Не случайно Сталин лишь единожды общался с Булгаковым и Пастернаком и лишь посредством телефона, а также по собственной инициативе. Первого он существенно подбодрил и поддержал в критический период его жизни и творчества. Со вторым советовался относительно Мандельштама, которого Пастернак, кстати, не слишком жаловал, равно как и Пильняка, признавая, впрочем, их несомненную даровитость. Своими телефонными звонками, суть доверительными жестами, Сталин, который даже правильной постановке запятой уделял внимание, протягивал литераторам руки. Покамест, морально поощряя их на труды во благо Родины, в своем понимании политика и гражданина. Не вина Сталина в том, что его рука оказалась зависшей в воздухе…
Взгляды с Запада«Паломничество в страну Востока» назвал крупнейший немецкий писатель и философ первой половины 20-го века Герман Гессе одно из своих произведений, явно навеянное катаклизмами в России. Он выказал свое отношение к марксистским идеям, следующим примечательным образом.

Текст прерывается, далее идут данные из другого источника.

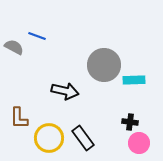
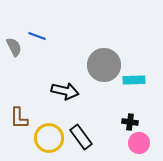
gray semicircle: rotated 36 degrees clockwise
black rectangle: moved 2 px left, 1 px up
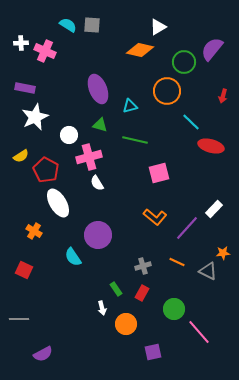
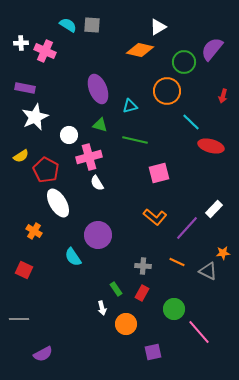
gray cross at (143, 266): rotated 21 degrees clockwise
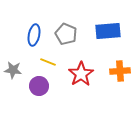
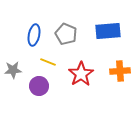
gray star: rotated 12 degrees counterclockwise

«Разница между Марксом и мной заключается единственно в масштабах реформации и расстановке приоритетов. Маркс хочет изменить мир, я отдельного человека, он обращается к массам, я — к индивидуумам» — объявил философ-эмигрант. Сначала, полагал Гессе, подавляющее большинство людей должны научиться чувству ответственности и обрести зрелость, а затем уже приниматься за переустройство планеты. В том, что оно должно быть коммунистическим, писатель не сомневался.
«Почетный гость и приемный сын Швейцарии» писал в 1931 году, что события в России, «без сомнения самое важное, быть может, единственно важное, что происходит сегодня на белом свете». У русских «есть перед Западом одно преимущество — искренность. Россия -единственная в мире страна, у которой мы многое могли бы перенять в сфере реальной политики и материальных преобразований».
В отличие от Гессе французский писатель, политический и общественный деятель Андре Мальро присутствовал в качестве гостя на первом форуме писателей СССР и обращался к своим собратьям по ремеслу с приветственным словом. Тогда же в августе месяце 1934 года в столице СССР Мальро выступает перед советскими журналистами.